### Prompt:
Every line of the material below that contains the string "lines" must appear in the answer.

### Data extracts:

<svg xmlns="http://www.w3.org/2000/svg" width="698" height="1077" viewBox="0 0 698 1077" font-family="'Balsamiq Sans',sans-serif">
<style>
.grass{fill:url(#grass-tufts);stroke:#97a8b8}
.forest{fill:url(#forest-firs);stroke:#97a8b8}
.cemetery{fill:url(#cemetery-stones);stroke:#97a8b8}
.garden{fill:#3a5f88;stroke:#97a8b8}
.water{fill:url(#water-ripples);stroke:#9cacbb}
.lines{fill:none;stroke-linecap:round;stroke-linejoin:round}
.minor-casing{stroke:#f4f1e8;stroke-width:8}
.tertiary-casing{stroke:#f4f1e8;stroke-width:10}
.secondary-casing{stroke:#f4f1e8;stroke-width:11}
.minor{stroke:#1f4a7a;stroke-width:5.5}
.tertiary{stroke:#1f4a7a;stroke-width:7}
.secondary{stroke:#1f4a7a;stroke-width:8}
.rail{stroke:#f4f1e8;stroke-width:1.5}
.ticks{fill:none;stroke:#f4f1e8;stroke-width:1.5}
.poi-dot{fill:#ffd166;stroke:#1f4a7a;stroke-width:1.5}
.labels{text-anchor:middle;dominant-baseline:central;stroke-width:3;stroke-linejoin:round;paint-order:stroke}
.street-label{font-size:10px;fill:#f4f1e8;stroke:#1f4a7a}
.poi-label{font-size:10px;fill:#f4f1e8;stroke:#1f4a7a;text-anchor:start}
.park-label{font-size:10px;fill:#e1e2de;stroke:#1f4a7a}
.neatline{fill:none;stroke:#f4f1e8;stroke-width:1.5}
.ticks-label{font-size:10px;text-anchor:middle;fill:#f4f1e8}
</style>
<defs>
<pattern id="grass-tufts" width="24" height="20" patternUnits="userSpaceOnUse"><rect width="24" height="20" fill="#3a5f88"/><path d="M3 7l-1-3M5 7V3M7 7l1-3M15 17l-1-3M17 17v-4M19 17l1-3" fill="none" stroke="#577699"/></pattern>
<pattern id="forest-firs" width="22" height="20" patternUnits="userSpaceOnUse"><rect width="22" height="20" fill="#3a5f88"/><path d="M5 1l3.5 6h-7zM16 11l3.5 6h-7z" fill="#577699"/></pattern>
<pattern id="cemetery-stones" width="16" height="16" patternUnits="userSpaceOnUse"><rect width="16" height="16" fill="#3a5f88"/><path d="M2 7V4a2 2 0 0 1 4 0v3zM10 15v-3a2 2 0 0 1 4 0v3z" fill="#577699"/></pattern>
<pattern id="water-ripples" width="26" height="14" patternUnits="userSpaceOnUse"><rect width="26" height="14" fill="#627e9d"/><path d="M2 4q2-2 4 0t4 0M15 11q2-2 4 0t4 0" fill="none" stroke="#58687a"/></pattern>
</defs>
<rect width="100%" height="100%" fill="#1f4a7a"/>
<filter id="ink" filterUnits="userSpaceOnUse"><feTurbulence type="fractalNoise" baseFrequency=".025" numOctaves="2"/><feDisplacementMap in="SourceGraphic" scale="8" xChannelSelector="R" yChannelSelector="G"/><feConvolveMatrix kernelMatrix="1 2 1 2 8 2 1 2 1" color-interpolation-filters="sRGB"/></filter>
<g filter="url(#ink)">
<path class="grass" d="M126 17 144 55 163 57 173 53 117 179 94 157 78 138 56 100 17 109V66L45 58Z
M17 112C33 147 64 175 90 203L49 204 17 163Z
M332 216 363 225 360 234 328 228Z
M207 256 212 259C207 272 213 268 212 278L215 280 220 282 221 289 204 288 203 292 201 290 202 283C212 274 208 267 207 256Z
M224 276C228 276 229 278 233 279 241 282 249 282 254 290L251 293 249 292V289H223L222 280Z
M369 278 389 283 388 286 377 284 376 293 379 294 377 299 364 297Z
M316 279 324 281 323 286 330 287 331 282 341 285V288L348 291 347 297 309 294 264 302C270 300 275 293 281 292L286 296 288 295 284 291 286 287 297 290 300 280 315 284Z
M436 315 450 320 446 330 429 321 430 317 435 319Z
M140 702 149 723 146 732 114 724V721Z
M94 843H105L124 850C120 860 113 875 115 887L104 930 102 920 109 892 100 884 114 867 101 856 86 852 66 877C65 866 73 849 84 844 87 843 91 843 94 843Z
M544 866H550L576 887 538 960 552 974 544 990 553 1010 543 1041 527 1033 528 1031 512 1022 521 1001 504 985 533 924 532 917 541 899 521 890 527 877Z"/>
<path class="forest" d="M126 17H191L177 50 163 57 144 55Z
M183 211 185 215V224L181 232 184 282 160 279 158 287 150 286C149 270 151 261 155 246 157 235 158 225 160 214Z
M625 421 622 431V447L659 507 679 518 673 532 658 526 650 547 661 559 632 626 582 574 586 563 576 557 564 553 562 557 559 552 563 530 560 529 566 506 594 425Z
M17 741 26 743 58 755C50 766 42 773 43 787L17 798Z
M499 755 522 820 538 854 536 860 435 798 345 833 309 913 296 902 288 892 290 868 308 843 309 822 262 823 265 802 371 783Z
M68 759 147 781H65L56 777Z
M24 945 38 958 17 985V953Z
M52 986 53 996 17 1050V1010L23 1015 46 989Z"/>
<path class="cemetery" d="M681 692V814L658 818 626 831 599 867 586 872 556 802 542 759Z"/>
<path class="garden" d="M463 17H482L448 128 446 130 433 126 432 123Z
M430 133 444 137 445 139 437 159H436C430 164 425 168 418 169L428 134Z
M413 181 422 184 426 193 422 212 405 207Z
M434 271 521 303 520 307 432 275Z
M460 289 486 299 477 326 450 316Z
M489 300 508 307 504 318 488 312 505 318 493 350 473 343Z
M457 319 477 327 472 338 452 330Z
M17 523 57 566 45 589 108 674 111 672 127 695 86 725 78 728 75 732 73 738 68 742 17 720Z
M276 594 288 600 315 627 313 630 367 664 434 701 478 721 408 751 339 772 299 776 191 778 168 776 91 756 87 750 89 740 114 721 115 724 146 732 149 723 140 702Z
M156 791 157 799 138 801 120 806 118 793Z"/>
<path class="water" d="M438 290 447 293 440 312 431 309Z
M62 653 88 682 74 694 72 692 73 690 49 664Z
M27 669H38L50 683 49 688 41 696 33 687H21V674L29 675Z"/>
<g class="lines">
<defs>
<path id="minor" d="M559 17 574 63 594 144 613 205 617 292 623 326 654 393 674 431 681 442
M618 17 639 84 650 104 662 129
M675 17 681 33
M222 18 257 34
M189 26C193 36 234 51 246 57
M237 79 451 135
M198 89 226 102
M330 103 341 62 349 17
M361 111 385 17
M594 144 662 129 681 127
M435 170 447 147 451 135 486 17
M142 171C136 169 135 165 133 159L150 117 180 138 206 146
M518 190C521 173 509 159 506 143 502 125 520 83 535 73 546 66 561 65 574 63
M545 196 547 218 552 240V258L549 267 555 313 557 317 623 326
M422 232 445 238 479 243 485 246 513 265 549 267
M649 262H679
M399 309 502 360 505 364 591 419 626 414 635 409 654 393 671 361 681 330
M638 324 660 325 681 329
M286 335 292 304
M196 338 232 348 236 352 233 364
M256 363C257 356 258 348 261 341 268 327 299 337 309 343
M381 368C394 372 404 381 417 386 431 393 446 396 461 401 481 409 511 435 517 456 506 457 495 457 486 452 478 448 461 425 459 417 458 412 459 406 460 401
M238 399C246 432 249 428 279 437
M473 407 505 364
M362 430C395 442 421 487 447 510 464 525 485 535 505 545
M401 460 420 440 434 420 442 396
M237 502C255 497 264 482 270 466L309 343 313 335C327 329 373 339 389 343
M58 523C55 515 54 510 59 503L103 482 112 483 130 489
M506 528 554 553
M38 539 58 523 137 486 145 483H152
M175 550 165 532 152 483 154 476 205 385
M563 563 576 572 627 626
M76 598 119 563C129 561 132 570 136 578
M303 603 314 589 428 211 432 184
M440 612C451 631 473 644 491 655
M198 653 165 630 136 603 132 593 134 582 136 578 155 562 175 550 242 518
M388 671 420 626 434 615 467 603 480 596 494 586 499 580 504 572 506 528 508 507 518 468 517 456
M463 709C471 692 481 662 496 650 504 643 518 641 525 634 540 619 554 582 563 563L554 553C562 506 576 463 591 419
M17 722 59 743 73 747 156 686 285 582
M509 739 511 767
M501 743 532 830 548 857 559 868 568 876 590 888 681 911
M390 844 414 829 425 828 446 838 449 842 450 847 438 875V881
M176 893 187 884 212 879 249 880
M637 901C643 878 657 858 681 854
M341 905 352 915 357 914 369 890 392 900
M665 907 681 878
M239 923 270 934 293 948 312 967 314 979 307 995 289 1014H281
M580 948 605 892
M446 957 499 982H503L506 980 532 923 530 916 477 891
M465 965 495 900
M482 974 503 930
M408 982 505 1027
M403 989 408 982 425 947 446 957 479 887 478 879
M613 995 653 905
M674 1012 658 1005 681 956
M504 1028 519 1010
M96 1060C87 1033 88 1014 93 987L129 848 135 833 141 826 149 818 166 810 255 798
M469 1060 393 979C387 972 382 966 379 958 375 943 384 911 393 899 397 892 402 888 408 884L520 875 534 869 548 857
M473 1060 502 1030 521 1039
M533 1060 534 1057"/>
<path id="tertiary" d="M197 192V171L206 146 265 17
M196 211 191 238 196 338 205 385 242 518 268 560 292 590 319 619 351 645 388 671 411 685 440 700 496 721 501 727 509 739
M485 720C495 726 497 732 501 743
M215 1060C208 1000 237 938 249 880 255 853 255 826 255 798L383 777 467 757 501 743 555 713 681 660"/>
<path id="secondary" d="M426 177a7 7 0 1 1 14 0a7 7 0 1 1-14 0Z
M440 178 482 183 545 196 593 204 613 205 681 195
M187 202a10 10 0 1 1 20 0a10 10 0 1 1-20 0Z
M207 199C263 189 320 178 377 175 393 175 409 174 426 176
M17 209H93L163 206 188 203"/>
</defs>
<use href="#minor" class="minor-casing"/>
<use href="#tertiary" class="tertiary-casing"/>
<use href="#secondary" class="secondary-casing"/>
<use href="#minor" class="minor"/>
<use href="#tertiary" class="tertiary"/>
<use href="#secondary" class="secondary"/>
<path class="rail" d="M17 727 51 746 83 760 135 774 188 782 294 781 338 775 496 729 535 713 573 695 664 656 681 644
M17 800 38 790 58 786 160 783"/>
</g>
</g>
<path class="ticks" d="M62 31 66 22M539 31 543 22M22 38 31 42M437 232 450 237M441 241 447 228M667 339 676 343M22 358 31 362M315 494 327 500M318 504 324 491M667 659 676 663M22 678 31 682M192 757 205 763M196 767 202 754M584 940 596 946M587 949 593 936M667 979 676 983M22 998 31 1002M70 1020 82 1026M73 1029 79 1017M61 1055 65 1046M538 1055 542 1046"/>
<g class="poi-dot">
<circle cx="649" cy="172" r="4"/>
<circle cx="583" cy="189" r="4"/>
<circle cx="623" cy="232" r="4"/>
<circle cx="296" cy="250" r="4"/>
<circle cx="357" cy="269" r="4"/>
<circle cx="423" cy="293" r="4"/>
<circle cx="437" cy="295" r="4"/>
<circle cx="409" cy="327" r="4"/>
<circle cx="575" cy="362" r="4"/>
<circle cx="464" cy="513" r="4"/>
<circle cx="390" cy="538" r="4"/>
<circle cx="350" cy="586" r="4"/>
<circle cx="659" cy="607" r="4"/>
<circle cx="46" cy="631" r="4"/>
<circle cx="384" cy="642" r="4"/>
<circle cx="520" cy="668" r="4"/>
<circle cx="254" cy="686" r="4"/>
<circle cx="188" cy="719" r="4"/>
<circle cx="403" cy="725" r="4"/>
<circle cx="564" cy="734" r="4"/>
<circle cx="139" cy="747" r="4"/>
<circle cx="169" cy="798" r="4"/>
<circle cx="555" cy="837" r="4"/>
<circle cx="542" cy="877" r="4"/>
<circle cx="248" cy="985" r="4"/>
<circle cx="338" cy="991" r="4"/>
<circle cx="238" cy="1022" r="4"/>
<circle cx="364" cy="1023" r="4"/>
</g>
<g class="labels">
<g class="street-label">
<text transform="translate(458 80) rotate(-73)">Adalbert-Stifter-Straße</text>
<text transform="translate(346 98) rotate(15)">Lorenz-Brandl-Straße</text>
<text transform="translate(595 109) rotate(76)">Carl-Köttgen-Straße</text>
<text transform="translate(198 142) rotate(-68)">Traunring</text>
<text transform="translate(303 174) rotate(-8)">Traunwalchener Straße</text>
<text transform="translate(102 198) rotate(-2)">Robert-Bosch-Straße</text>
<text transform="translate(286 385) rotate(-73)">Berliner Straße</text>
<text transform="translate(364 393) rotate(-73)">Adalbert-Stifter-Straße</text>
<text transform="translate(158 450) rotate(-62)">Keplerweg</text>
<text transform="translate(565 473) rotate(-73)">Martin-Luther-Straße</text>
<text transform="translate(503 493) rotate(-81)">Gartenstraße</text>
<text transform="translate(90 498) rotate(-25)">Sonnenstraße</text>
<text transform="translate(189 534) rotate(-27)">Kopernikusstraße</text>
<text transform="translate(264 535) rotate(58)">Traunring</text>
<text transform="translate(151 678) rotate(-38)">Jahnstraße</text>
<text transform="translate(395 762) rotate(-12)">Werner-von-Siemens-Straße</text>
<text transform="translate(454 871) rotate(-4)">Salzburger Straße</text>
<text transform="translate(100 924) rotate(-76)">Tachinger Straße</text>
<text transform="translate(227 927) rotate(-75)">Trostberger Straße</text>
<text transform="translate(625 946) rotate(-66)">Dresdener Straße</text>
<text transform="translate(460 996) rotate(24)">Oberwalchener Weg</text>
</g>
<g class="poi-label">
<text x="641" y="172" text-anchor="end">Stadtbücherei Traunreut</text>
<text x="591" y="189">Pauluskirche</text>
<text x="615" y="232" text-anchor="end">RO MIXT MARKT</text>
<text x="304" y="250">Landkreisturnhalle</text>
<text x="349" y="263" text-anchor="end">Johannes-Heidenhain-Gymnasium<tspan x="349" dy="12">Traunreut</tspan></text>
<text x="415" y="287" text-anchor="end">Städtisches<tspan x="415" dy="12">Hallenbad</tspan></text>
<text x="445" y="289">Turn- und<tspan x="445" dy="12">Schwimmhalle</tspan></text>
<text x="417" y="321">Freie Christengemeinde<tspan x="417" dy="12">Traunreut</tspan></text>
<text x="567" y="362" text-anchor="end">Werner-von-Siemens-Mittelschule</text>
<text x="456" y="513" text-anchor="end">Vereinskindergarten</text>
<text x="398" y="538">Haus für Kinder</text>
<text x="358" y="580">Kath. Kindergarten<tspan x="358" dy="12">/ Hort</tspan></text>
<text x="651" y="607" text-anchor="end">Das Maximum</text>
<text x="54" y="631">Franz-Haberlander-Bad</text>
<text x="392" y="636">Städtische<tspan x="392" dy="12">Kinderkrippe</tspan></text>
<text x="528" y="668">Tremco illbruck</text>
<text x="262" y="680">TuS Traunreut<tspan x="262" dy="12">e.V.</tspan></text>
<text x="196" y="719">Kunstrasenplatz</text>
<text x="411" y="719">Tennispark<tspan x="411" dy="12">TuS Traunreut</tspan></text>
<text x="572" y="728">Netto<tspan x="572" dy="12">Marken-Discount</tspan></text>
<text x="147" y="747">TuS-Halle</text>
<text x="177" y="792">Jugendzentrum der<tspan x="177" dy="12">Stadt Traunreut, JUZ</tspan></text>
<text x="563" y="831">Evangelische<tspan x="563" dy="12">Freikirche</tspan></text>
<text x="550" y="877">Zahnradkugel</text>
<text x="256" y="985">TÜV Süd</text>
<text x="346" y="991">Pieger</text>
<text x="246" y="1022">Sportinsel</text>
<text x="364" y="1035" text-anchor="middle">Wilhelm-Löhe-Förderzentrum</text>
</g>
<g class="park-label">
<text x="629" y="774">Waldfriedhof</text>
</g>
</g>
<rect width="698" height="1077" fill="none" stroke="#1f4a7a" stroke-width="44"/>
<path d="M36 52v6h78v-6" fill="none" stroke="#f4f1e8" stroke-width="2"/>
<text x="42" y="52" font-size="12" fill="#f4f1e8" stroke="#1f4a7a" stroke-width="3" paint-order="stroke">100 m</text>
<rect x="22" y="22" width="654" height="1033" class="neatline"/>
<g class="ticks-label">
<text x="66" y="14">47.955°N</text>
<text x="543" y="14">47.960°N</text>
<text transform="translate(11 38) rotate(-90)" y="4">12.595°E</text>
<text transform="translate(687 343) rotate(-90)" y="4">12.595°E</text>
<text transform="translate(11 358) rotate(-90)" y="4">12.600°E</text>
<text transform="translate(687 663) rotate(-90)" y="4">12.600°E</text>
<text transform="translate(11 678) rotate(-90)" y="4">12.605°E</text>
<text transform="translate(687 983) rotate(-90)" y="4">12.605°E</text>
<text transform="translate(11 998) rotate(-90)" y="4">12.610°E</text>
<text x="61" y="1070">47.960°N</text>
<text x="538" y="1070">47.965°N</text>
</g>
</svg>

### Reply:
.lines{fill:none;stroke-linecap:round;stroke-linejoin:round}
<g class="lines">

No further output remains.